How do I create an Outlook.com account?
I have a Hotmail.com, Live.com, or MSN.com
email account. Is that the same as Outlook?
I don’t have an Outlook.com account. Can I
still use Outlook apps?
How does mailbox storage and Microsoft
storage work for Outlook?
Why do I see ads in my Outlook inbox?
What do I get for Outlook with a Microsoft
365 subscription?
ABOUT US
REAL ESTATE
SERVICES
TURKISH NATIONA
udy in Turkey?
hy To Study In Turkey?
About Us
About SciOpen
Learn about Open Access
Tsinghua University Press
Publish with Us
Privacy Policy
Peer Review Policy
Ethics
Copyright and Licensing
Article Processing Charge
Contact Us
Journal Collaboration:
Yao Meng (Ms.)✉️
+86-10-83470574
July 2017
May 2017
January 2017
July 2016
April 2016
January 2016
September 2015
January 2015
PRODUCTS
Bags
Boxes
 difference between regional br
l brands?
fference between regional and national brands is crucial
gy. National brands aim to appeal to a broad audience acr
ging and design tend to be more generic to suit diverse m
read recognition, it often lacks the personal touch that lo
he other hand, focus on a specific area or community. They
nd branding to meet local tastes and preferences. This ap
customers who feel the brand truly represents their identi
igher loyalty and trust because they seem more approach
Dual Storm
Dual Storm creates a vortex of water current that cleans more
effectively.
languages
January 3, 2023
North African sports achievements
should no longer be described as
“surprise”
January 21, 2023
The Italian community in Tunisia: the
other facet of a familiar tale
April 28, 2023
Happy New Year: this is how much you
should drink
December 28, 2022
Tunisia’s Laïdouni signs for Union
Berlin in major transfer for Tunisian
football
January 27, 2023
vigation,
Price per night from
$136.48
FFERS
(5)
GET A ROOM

_ _ _

* Exercise description
Show every line of the material above in which "community" is present.

* Answer space
he other hand, focus on a specific area or community. They
The Italian community in Tunisia: the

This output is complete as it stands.